We invite you to meet with our compassionate veterinary team at Sarver Animal Hospital. Together, we can create a personalized vaccination plan that not only fits your pet’s unique needs but also aligns with your values and lifestyle.

Protect Your Pet, Book A Vaccination Appointment Today

Frequently Asked Questions for Vaccination

Check out our Vaccination FAQs to understand the vital role vaccines play in protecting your pets from various diseases, helping you make informed decisions about their health care.

What Are the Core Vaccines for Pets?

Core vaccines are essential for all pets to protect against diseases that are highly contagious, can cause severe illness, and may be zoonotic (transmissible to humans). For dogs, core vaccines typically include canine distemper, parvovirus, rabies, and adenovirus. For cats, the core vaccines generally cover feline distemper, upper respiratory infections, and rabies.

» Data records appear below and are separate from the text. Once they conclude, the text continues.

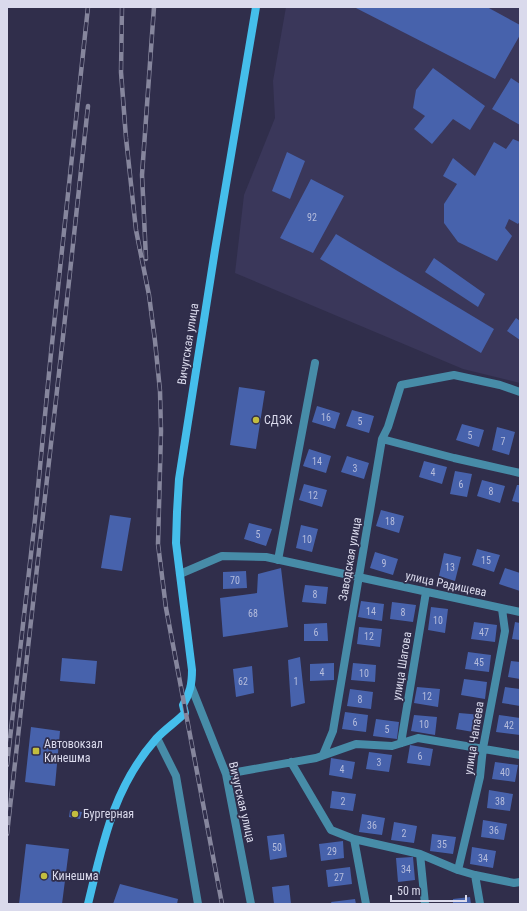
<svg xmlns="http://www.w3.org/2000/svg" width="527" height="911" font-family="'Roboto Condensed',sans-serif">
<rect width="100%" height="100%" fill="#302e4b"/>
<path fill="#3a375a" d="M286 7H520V383L463 369 235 273 244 195 275 118 273 81Z"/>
<path fill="#4762ac" d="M354 7H487L520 25V35L495 79Z
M433 68 485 106 470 130 453 119 432 144 414 129 425 116 413 108 416 90Z
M511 78 520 84V125L492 109Z
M513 139 520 142V221L518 224 509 219 505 228 512 236 497 261 458 242 444 223V204L457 184 443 176 453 158 475 176 494 142 506 149Z
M287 152 305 161 290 199 272 191Z
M311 179 344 196 313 253 280 238Z
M336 234 494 329 481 353 320 259Z
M434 258 485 294 478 307 425 272Z
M516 318 520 321V340L507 331Z
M239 387 265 391 256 449 230 445Z
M317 406 340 413 335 429 312 422Z
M352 410 374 416 369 433 346 426Z
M462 424 484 430 479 447 456 440Z
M497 427 515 432 509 455 492 450Z
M309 449 331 456 326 473 303 466Z
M347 456 369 463 364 479 341 472Z
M424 461 447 467 442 484 419 477Z
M455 471 472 474 467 497 450 494Z
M482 480 505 486 500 503 477 496Z
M304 484 327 490 322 507 299 500Z
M517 485H520V503L512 501Z
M381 510 404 516 399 533 376 526Z
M110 515 131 518 122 571 101 568Z
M249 523 272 529 266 546 244 539Z
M301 525 318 529 312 552 296 548Z
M477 549 500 555 494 572 472 565Z
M375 552 398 559 393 575 370 568Z
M444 553 461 557 455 581 439 576Z
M281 568 288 627 223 637 220 598 257 593 258 574Z
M505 568 520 573V591L499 584Z
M246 571 247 588 223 589V572Z
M305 585 328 587 326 604 302 602Z
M361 601 384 604 382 621 358 617Z
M392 602 416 605 413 622 390 619Z
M431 607 448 609 445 633 428 630Z
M474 622 497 625 495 642 471 639Z
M515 622 520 623V640L512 639Z
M327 623 328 641H304V624Z
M359 627 382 629 380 647 357 644Z
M468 652 491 655 489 672 465 669Z
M300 657 305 703 291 707 288 660Z
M62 658 97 661 95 684 60 681Z
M511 661 520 662V679L508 677Z
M334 663V680L310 681V664Z
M353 663 376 665 375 682 351 680Z
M252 666 254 693 236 697 233 669Z
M464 679 487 682 485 699 461 695Z
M417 687 440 689 438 707 414 703Z
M505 687 520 689V706L502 703Z
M350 689 373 692 371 709 347 706Z
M345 712 368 715 366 732 342 729Z
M459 713 482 715 479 733 456 729Z
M414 715 437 717 435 735 411 731Z
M499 715 520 718V735L496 732Z
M376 719 399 722 397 739 373 736Z
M31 727 60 731 55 786 25 782Z
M410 745 433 749 430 766 407 763Z
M369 752 392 755 389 772 366 769Z
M331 758 355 762 352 779 329 775Z
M495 762 518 765 515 782 492 779Z
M489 790 513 794 510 811 487 808Z
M332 791 356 794 353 811 330 808Z
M70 810 82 812 80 819 69 817Z
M362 814 385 818 382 835 359 832Z
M483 820 507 824 504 840 481 837Z
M394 822 417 826 414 843 391 840Z
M284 834 287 857 270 860 267 836Z
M432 834 456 837 453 854 430 851Z
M343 841 344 858 321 861 319 844Z
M26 844 69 849 62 904H19Z
M472 847 496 851 493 868 470 864Z
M413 857 415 880 398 882 396 858Z
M350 867 352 884 328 887 326 870Z
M120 884 178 899 177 904H113Z
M289 885 291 904H274L272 887Z
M470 897 471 904H453V899Z
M355 899 356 904H332L331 902Z"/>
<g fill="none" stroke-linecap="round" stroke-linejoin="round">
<path stroke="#478ca8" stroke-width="8" d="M382 439 388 427 401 385 454 375 500 385 520 392
M278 560 315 363
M180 574 222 556 266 557 520 612
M191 686 226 774 251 904
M157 738 176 776 198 904
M401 743 426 592
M323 755 333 731 382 439 454 458 520 473
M291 762 331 830 354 839 420 854 458 870 475 875 514 883 520 882
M226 774 316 758 356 744 392 746 418 738 520 755
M354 839 366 904
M420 854 425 904
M458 870 480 777 483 748 505 631 502 609
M475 875 480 904"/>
<path stroke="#45beeb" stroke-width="8" d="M88 904C103 843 113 788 156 739 164 730 176 722 185 713L183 705C190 693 192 684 192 670L176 543 177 512 179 479 215 250 256 7"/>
<defs>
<path id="rail" d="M122 7 121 72 126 138 136 230 149 295 155 341 160 391 161 431 158 544 166 608 222 904
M146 259 142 175 154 7
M7 765 35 519 51 353 88 7
M7 834 61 355 88 106"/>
</defs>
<use href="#rail" stroke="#86869d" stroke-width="4.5"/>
<use href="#rail" stroke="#302e4b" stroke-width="3" stroke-dasharray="9" stroke-linecap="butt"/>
</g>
<g fill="#c2bd3f" stroke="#302e4b" stroke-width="1.5">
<circle cx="256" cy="420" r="4"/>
<rect x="32" y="747" width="8" height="8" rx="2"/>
<circle cx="75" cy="814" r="4"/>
<circle cx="44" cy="876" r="4"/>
</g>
<g text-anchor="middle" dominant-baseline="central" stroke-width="3.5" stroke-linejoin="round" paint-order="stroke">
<g font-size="10" fill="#b5bcdc">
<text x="312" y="217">92</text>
<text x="326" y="417">16</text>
<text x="360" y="421">5</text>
<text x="470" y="435">5</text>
<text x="503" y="441">7</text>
<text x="317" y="461">14</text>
<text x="355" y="468">3</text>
<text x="433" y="472">4</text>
<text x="461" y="484">6</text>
<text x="491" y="491">8</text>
<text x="313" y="495">12</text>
<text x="390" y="521">18</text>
<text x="258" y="534">5</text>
<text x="307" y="539">10</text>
<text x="486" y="560">15</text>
<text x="384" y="563">9</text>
<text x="450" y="567">13</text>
<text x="235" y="580">70</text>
<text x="315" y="594">8</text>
<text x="371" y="611">14</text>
<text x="403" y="612">8</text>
<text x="253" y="613">68</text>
<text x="438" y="620">10</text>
<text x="316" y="632">6</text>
<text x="484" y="632">47</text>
<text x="369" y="636">12</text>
<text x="479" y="662">45</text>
<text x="322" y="672">4</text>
<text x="364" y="673">10</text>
<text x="243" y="681">62</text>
<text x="296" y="681">1</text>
<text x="427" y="696">12</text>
<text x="360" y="699">8</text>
<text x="355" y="722">6</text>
<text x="424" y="724">10</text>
<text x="509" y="725">42</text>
<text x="387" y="729">5</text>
<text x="420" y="756">6</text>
<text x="379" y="762">3</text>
<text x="342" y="769">4</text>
<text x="505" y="772">40</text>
<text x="343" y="801">2</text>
<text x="500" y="801">38</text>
<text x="372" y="825">36</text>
<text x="494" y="830">36</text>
<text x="404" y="833">2</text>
<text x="442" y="844">35</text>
<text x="277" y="847">50</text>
<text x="332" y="851">29</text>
<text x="483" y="858">34</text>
<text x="406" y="869">34</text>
<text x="339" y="877">27</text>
</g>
<g font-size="12" fill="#dadaec" stroke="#302e4b">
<text transform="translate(188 344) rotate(-81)">Вичугская улица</text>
<text transform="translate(350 559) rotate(-80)">Заводская улица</text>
<text transform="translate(446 584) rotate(12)">улица Радищева</text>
<text transform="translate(402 666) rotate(-81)">улица Шагова</text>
<text transform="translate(474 738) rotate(-81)">улица Чапаева</text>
<text transform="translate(242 802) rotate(77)">Вичугская улица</text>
</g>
<g font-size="12" fill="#dadaec" stroke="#302e4b" text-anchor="start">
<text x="264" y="420">СДЭК</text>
<text x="44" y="744">Автовокзал<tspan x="44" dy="14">Кинешма</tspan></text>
<text x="83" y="814">Бургерная</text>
<text x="52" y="876">Кинешма</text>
</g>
</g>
<rect width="527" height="911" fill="none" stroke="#dadaec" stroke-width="16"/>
<path d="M391 895v6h75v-6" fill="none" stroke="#dadaec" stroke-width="2"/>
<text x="397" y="895" font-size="12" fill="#dadaec" stroke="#302e4b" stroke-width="3" paint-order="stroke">50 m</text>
</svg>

At What Age Should My Pet Start Getting Vaccinated?

Puppies and kittens should begin their vaccination series at approximately 6-8 weeks of age. This series is crucial for building their immune system to defend against diseases. Your veterinarian will provide you with a vaccination schedule tailored to your pet’s breed, lifestyle, and regional risk factors.

How Often Do Pets Need Vaccinations?

After the initial series of vaccinations, pets typically require booster shots every 1-3 years, depending on the specific vaccine. Annual wellness exams at your veterinary clinic are the perfect opportunity to update any necessary vaccinations and discuss your pet’s overall health.

Are Pet Vaccinations Safe?

Yes, vaccinations are thoroughly tested and monitored for safety. While some pets might experience mild side effects like temporary soreness or lethargy, the benefits of vaccinations in preventing serious diseases far outweigh these minor discomforts. Always talk to your veterinarian about any concerns you might have.

What Are Lifestyle Vaccines?

Lifestyle vaccines are non-core vaccines that are given based on a pet’s particular risk factors, which include exposure to certain environments or specific lifestyle aspects. For instance, lyme vaccination for dogs that hike often, or bordetella for dogs that stay in kennels.

How Do I Know Which Vaccines My Pet Needs?

Your vet will assess your pet’s individual needs based on factors such as age, breed, health status, lifestyle, and travel habits to recommend the appropriate vaccinations. Partnering closely with your veterinarian is the best way to ensure your pet receives the necessary vaccinations for their health and wellbeing.

Can I Visit Parks or Socialize My Pet Before They Are Fully Vaccinated?

It’s best to limit your pet’s exposure to unvaccinated animals and public places where communicable diseases are more likely to be present until your pet has completed their initial vaccination series. This helps to minimize the risk of disease while their immune system is still developing.